_Problem to solve_.
List every line in the items below that contains the string "email". Case counts.

_Exercise inputs_.
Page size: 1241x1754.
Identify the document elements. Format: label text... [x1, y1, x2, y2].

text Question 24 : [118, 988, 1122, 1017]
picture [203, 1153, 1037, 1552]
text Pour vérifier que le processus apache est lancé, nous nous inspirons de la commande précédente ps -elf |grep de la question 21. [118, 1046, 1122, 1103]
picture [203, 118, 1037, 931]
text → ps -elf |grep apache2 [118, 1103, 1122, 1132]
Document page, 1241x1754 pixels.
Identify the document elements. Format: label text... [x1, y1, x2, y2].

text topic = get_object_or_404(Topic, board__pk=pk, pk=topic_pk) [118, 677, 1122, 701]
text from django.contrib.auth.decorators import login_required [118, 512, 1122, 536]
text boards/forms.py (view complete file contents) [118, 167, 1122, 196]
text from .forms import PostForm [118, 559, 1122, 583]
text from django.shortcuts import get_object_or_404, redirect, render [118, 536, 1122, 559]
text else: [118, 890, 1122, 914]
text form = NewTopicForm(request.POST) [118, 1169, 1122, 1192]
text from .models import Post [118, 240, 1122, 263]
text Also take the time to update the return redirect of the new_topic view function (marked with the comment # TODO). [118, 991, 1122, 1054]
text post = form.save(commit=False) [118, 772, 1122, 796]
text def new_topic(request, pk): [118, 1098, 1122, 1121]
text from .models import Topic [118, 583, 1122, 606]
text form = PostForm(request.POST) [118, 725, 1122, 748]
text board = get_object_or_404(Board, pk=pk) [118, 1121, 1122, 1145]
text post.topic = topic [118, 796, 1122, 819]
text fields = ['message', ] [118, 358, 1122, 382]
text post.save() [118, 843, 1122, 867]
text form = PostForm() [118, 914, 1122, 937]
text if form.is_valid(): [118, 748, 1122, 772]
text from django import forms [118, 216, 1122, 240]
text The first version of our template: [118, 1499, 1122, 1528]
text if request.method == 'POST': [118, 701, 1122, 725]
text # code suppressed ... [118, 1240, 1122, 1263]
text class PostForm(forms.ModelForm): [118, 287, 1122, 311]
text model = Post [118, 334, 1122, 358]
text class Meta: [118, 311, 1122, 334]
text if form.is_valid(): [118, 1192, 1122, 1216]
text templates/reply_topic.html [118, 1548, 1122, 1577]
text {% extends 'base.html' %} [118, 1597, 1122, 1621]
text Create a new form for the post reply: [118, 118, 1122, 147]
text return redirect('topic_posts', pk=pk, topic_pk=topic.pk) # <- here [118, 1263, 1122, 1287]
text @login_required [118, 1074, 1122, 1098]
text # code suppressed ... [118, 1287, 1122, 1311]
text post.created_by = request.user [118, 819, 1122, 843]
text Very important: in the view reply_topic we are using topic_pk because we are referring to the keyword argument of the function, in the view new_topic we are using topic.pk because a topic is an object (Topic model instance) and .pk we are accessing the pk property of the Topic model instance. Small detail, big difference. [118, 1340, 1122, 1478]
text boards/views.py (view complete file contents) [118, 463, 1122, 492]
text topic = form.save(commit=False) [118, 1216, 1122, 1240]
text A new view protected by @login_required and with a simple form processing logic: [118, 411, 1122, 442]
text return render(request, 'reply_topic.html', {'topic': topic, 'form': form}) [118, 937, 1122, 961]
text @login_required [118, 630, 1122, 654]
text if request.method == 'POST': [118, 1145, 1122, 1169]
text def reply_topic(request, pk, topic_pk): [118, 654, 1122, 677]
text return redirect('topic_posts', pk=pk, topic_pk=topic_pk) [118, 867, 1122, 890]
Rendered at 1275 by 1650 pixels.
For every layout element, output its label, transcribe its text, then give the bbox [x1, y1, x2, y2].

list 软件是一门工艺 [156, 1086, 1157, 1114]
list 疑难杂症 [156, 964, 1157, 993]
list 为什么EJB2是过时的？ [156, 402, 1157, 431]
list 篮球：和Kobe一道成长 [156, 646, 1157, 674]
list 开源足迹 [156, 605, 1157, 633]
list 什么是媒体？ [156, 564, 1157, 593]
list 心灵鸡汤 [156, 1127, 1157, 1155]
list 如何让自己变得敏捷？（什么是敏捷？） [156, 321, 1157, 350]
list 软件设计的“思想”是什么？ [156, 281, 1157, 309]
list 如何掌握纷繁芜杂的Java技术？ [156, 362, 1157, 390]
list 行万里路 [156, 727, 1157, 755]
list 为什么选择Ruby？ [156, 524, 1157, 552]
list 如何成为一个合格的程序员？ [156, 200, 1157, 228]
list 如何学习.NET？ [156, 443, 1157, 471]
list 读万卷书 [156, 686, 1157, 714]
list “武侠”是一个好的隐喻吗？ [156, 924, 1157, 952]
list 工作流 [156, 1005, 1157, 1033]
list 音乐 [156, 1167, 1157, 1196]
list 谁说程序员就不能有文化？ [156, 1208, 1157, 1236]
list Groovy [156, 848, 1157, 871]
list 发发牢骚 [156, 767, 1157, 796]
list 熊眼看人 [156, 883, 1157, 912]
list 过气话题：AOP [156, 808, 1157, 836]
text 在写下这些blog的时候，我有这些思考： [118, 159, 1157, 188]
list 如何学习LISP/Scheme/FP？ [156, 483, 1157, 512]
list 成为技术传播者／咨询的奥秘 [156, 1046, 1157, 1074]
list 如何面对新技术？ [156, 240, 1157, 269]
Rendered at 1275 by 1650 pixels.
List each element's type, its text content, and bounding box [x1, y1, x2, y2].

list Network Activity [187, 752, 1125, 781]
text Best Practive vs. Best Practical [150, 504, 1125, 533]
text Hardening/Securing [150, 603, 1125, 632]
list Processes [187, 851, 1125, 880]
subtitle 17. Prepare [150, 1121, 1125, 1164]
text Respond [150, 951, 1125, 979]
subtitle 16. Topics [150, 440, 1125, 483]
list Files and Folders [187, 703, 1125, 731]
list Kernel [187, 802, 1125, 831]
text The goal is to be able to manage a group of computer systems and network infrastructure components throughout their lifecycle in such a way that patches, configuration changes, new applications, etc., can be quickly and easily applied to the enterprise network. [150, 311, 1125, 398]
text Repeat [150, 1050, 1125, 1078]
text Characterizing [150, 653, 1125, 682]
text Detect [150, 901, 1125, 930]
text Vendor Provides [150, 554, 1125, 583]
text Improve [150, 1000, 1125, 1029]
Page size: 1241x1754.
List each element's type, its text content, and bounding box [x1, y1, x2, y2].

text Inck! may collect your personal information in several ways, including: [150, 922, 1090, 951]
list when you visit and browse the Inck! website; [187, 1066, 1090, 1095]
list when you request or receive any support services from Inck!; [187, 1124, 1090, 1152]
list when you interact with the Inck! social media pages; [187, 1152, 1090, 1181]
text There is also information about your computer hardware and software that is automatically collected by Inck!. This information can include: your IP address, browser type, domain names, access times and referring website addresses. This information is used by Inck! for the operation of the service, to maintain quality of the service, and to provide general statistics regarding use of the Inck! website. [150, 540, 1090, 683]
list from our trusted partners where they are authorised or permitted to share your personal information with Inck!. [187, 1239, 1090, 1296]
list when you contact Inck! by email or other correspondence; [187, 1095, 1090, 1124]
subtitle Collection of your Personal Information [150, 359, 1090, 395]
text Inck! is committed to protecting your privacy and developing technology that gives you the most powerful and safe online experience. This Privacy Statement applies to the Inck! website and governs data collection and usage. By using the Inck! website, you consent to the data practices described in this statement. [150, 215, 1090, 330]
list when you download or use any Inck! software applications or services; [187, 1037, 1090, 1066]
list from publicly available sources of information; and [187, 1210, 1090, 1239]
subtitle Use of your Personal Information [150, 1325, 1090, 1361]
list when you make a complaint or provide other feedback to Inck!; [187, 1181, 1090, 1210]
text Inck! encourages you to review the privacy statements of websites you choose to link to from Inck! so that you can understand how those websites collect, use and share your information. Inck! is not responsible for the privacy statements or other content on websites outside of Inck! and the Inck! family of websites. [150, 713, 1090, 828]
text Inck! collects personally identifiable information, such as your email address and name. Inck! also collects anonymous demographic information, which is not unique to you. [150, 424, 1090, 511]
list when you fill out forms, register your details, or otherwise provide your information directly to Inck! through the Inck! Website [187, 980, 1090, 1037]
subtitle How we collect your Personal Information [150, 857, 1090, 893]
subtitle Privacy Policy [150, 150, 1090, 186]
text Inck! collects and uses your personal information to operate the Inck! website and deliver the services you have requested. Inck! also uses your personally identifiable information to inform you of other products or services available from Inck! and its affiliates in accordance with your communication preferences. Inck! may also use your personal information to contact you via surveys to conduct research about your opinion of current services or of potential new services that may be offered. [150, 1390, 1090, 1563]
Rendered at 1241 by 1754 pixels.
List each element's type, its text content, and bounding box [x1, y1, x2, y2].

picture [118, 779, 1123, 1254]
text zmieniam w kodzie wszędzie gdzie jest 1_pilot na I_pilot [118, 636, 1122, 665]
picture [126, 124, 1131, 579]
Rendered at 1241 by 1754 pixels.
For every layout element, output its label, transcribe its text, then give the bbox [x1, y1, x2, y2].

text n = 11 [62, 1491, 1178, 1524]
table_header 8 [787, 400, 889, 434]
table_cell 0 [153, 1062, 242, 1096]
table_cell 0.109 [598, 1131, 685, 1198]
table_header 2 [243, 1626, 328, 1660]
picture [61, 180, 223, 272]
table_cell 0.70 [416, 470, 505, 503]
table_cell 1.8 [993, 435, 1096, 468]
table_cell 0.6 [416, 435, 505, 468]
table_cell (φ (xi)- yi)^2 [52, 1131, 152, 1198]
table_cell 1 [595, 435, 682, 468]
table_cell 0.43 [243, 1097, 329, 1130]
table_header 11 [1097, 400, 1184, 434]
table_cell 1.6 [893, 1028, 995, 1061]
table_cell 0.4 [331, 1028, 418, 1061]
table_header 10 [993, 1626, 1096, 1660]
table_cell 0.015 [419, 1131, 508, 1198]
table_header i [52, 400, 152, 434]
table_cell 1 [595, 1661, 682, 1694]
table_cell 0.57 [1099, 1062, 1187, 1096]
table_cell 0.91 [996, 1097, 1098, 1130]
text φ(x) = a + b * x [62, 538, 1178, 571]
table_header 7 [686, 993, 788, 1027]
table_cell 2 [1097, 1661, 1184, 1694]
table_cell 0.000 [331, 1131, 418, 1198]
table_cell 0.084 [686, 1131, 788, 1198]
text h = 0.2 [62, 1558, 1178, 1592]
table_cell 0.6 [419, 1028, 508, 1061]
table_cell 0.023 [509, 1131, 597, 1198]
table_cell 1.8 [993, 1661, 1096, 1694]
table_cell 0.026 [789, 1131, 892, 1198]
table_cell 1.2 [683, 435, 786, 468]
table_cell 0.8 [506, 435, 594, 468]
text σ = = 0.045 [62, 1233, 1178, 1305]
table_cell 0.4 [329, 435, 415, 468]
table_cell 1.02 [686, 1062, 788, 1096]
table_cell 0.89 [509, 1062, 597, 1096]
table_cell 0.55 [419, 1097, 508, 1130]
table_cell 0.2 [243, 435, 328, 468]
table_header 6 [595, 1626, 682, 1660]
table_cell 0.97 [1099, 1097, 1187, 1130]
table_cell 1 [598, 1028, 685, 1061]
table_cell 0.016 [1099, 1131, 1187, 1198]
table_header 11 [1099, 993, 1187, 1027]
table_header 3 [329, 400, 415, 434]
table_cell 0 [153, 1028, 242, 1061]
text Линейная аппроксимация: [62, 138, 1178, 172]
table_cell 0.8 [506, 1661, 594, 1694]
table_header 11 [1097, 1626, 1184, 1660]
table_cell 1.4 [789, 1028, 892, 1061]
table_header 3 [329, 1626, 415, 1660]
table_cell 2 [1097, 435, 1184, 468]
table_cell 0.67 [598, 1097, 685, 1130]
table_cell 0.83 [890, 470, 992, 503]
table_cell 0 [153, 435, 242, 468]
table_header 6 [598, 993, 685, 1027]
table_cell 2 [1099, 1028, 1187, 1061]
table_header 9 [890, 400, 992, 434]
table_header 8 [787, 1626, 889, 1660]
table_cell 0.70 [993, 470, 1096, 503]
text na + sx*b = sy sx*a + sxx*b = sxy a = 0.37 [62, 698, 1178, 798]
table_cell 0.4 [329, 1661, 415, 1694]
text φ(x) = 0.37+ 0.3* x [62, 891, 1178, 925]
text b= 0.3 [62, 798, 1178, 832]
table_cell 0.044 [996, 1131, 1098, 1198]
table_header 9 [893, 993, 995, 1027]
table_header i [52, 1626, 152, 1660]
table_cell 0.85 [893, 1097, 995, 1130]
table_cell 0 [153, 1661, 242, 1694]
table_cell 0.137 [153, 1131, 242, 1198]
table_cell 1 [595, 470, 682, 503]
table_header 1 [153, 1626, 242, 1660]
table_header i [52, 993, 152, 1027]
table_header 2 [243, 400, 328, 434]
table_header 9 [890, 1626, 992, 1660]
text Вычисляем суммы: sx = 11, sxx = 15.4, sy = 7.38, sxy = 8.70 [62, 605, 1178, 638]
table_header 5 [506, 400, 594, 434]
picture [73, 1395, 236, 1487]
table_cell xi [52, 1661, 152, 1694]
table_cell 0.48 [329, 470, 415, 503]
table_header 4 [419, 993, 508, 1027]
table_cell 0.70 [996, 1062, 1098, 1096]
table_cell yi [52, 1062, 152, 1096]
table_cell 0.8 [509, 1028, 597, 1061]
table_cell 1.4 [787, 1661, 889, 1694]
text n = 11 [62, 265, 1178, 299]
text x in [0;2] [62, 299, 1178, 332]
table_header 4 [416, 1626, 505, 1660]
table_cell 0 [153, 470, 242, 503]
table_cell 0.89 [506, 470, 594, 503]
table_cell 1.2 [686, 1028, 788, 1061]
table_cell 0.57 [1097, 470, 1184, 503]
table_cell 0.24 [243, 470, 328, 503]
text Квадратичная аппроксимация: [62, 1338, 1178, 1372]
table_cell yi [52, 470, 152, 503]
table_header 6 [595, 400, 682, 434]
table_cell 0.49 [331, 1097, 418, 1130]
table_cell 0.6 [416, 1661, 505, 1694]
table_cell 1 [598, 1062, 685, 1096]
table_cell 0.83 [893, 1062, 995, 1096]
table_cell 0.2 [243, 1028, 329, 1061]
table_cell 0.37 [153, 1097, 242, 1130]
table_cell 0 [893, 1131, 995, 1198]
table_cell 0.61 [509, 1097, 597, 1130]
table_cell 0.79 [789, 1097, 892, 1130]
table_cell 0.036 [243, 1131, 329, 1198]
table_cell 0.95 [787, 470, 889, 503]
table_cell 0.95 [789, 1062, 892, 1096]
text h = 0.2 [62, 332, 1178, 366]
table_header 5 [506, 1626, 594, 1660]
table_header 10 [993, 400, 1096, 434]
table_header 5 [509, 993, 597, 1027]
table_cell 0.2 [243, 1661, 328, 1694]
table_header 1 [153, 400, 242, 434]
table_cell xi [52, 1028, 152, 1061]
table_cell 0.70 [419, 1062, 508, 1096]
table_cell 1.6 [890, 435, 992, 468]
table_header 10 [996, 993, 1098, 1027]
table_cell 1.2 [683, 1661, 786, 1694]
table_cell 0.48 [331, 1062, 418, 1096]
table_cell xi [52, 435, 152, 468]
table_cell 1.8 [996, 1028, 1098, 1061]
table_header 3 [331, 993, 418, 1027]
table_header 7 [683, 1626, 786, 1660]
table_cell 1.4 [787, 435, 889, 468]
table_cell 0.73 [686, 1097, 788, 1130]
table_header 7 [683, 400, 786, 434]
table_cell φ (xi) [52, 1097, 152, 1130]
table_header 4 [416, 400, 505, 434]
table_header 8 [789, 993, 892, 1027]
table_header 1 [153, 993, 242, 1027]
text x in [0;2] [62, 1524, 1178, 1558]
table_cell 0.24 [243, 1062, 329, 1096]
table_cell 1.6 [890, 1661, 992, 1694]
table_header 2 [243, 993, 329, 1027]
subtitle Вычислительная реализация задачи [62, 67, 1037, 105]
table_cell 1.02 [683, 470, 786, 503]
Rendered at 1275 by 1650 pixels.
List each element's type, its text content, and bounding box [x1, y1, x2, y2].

_Written answer_.
list when you contact Inck! by email or other correspondence; [187, 1095, 1090, 1124]
text Inck! collects personally identifiable information, such as your email address and name. Inck! also collects anonymous demographic information, which is not unique to you. [150, 424, 1090, 511]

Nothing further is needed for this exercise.